* What is required
Please return the full passage on spinal cord injury pain in earthquake victims word for word, with nothing changed.

* Document segment
━━━━━━

This investigation therefore aims to longitudinally assess and comprehensively characterize SCI-related chronic pain in earthquake victims. Potential physical and psychosocial determinants of pain as well as correlations between pain and depression, quality of life (QoL) and social participation outcomes are also explored. Finally, patient treatment-seeking behavior and therapeutic interventions are examined.
Materials and methods
Design
This is a prospective cohort study with four assessment points.
Sample and attrition
The 26 SCI patients who were treated in Mianzhu Hospital, located in one of the most severely affected earthquake areas, were enrolled. All patients participated in the initial baseline assessment (from May to August 2009) and the first follow-up assessment (from August to November 2010). Two patients were lost to follow-up and one patient had died by the third assessment (July 2012). These assessments were conducted in person and the final, fourth assessment consisted of a phone interview conducted with the 23 remaining patients (October 2012). While the first three assessments points were determined by a Chinese Association of Rehabilitation Medicine protocol, the fourth assessment was organized by the authors to collect additional relevant information.

━━━━━━

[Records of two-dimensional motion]

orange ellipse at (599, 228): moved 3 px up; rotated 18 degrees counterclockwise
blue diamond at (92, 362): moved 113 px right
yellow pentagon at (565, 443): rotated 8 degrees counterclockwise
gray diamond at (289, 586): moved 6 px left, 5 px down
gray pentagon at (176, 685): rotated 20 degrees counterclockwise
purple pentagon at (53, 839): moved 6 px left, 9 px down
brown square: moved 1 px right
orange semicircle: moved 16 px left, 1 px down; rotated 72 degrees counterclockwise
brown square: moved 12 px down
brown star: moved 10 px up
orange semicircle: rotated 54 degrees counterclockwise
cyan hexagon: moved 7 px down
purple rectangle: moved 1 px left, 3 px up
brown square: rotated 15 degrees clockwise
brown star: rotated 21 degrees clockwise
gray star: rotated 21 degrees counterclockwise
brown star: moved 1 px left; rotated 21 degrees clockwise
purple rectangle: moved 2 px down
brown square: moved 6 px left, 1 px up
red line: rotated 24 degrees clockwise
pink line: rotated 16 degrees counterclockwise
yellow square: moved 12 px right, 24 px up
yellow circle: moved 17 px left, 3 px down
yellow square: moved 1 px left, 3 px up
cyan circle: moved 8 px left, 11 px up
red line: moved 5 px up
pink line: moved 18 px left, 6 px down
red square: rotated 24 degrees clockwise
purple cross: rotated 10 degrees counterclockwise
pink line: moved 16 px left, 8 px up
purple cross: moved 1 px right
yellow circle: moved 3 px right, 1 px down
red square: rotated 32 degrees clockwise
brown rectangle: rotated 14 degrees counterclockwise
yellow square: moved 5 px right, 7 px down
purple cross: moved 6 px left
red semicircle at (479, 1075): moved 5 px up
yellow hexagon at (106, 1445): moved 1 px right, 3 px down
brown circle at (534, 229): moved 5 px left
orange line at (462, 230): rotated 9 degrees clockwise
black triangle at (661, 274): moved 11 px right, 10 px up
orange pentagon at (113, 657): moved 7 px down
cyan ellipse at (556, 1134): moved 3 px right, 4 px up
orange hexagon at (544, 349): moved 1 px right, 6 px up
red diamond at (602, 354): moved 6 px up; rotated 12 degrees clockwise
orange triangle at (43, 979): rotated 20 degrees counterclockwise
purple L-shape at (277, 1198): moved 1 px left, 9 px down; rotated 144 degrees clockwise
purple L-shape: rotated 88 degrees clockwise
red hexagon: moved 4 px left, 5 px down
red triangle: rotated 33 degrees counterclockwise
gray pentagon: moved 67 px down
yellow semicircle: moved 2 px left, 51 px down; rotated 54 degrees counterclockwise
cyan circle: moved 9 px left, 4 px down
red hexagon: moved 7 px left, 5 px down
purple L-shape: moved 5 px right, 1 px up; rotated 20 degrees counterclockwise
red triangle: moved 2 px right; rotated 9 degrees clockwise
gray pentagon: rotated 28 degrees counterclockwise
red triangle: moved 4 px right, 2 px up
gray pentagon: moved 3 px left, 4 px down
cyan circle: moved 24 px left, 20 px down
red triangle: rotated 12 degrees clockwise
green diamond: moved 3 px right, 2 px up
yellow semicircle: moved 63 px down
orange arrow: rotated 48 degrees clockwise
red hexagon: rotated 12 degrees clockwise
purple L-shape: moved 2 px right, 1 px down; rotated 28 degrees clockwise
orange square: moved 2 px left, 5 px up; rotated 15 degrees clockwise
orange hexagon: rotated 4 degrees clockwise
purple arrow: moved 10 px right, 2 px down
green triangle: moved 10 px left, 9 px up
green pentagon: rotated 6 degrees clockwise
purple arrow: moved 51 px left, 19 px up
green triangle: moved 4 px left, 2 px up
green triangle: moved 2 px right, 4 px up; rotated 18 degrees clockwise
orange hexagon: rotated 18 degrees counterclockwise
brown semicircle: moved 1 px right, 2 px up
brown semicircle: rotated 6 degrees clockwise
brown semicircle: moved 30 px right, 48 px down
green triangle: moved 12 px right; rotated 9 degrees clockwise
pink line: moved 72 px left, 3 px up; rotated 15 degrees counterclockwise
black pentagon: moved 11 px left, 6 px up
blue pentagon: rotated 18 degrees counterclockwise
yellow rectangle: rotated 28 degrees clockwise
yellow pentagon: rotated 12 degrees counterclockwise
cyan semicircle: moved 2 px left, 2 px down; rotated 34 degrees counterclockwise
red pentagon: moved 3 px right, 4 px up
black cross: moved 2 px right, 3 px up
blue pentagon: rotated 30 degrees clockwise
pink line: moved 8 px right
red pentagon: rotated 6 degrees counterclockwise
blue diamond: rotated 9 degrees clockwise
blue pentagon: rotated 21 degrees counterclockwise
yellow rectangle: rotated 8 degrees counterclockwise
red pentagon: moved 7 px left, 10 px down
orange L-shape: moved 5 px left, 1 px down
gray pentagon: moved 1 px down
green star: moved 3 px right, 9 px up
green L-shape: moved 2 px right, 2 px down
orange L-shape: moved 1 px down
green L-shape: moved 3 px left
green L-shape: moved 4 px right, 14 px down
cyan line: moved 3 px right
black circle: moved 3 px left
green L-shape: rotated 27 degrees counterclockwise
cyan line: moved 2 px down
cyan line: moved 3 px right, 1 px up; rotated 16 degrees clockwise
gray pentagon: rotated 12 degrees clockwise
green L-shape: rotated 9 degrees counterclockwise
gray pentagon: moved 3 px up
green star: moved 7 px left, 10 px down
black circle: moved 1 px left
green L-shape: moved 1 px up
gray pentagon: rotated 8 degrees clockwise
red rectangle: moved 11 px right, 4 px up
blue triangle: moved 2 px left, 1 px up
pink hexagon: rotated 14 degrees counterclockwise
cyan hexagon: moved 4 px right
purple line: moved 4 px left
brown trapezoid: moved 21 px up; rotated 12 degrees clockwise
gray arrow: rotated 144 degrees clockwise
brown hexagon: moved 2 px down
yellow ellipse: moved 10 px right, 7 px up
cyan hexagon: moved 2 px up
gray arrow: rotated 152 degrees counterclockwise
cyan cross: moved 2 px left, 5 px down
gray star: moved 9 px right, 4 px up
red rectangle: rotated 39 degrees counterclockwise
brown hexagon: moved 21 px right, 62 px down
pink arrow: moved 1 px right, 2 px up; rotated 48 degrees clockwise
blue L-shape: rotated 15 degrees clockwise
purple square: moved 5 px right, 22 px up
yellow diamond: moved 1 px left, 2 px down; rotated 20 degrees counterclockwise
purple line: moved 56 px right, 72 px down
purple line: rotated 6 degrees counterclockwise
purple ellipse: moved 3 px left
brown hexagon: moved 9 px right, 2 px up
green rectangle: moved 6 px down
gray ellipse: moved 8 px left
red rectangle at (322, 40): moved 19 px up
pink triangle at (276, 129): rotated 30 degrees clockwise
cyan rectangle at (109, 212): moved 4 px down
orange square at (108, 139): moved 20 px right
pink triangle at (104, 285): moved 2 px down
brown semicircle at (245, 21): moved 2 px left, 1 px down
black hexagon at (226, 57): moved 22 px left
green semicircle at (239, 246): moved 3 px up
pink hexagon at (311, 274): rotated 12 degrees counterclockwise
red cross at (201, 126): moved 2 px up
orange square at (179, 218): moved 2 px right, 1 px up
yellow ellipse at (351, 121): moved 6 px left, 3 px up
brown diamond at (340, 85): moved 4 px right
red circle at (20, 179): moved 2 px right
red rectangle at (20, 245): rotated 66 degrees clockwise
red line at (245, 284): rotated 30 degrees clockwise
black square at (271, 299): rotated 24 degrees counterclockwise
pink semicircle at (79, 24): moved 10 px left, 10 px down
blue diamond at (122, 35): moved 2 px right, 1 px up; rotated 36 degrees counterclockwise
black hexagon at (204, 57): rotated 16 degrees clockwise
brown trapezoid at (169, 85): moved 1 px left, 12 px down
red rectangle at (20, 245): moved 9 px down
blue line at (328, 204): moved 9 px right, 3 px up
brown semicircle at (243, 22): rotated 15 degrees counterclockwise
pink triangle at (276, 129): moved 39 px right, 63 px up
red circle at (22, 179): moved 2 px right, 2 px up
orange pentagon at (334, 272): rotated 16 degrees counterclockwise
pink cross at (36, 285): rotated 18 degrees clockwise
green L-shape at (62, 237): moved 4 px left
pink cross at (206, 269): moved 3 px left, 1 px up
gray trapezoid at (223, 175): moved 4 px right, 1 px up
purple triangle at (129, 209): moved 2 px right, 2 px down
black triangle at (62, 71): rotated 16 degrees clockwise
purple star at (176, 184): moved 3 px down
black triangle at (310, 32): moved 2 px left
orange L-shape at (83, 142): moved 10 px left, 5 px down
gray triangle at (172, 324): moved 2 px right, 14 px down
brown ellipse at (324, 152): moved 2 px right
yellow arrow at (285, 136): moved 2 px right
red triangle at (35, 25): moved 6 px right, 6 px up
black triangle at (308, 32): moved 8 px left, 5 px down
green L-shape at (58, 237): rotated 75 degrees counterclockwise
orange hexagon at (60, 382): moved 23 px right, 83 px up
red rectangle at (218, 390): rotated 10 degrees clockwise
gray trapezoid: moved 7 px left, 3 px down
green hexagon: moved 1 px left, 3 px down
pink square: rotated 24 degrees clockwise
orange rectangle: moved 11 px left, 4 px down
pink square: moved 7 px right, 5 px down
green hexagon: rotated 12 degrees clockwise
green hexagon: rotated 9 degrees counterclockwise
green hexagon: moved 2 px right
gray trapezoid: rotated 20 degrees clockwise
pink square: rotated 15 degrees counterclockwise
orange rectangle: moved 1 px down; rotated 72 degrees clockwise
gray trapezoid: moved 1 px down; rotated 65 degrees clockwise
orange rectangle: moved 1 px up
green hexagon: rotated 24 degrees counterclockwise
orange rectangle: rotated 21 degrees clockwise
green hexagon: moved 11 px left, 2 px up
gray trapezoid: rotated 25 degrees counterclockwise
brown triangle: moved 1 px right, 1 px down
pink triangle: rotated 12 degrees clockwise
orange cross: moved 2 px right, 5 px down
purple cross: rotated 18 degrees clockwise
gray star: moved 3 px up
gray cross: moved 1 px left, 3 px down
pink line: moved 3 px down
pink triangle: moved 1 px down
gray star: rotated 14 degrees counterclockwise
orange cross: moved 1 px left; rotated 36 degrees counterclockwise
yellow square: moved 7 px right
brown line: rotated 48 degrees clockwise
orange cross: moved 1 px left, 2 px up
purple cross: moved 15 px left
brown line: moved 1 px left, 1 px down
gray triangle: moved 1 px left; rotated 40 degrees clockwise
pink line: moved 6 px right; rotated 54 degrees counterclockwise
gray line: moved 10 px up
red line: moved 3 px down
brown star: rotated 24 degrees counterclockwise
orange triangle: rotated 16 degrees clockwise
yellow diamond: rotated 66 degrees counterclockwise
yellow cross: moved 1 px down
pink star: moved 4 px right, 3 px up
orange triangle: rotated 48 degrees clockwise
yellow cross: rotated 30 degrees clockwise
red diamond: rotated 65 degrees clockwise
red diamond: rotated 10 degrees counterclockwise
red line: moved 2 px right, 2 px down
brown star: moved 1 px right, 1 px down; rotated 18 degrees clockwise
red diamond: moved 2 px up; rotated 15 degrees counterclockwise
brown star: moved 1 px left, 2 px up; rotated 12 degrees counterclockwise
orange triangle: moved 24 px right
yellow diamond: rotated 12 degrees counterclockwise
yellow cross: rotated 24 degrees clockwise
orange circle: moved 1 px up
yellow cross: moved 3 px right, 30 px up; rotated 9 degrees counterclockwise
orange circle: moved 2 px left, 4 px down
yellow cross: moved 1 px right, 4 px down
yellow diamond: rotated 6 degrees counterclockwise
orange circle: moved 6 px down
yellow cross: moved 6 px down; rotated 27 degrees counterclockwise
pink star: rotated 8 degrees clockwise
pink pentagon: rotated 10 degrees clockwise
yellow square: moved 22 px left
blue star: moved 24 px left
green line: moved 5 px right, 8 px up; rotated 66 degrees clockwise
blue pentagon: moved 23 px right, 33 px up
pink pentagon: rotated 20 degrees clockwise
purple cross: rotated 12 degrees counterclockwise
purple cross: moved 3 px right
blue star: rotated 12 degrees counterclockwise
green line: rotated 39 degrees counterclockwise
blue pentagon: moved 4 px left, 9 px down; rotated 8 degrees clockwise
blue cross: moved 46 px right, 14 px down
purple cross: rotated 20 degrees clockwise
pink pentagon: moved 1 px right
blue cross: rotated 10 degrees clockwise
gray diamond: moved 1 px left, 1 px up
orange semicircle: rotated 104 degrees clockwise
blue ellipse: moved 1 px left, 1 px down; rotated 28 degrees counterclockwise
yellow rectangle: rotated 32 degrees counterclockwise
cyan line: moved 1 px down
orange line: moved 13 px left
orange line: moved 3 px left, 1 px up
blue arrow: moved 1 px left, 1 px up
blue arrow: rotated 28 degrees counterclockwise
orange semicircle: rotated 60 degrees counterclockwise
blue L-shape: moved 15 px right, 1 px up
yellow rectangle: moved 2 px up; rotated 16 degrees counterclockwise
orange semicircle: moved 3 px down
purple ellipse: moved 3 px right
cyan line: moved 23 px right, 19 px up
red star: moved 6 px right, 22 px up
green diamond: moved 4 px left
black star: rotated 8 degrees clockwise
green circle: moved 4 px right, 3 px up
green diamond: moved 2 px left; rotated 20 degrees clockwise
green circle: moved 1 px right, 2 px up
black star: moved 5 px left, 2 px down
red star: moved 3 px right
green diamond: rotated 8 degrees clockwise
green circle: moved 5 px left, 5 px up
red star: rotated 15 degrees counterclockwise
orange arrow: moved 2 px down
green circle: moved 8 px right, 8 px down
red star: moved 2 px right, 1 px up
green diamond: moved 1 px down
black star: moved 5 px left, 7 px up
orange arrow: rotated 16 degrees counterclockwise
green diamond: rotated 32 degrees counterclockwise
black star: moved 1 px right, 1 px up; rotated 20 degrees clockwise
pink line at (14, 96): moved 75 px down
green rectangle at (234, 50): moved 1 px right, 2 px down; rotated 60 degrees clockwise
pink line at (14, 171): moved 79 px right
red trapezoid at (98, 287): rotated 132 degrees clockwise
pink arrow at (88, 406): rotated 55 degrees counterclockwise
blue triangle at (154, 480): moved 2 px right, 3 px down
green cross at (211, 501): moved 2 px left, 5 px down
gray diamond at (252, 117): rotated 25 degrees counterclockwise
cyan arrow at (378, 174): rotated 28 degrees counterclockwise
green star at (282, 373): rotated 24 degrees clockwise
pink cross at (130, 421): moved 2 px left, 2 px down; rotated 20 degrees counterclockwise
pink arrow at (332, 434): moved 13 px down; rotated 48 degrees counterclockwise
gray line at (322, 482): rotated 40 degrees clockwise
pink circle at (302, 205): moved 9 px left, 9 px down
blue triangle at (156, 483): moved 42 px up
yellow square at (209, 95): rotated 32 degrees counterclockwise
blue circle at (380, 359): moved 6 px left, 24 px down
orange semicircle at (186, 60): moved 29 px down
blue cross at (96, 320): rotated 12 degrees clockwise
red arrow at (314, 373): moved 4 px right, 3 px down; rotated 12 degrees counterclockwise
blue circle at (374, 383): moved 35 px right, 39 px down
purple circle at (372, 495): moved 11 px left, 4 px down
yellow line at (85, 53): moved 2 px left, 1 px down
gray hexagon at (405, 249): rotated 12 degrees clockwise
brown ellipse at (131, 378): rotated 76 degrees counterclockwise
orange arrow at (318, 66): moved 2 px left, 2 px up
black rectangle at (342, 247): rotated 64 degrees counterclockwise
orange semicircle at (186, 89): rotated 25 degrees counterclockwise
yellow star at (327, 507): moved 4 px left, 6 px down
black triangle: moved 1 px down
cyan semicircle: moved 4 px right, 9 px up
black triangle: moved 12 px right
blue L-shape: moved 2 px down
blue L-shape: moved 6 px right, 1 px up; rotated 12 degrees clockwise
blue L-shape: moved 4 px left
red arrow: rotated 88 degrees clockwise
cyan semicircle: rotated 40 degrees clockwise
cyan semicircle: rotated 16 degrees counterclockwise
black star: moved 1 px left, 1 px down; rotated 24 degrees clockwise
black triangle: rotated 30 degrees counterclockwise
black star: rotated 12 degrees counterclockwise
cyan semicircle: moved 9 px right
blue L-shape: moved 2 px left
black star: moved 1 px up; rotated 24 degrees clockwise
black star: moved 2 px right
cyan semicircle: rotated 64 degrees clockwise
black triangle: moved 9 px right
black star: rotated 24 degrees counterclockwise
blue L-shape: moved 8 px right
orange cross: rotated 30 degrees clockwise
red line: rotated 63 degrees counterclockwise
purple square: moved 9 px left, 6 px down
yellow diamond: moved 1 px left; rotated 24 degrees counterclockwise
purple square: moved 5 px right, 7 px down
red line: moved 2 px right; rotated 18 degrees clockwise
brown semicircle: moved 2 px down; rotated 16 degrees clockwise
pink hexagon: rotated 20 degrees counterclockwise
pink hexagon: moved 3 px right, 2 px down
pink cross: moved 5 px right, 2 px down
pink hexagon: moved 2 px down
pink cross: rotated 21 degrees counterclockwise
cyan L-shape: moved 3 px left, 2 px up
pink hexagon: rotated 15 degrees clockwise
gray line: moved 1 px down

━━━━━━

* Exercise response
This investigation therefore aims to longitudinally assess and comprehensively characterize SCI-related chronic pain in earthquake victims. Potential physical and psychosocial determinants of pain as well as correlations between pain and depression, quality of life (QoL) and social participation outcomes are also explored. Finally, patient treatment-seeking behavior and therapeutic interventions are examined.
Materials and methods
Design
This is a prospective cohort study with four assessment points.
Sample and attrition
The 26 SCI patients who were treated in Mianzhu Hospital, located in one of the most severely affected earthquake areas, were enrolled. All patients participated in the initial baseline assessment (from May to August 2009) and the first follow-up assessment (from August to November 2010). Two patients were lost to follow-up and one patient had died by the third assessment (July 2012). These assessments were conducted in person and the final, fourth assessment consisted of a phone interview conducted with the 23 remaining patients (October 2012). While the first three assessments points were determined by a Chinese Association of Rehabilitation Medicine protocol, the fourth assessment was organized by the authors to collect additional relevant information.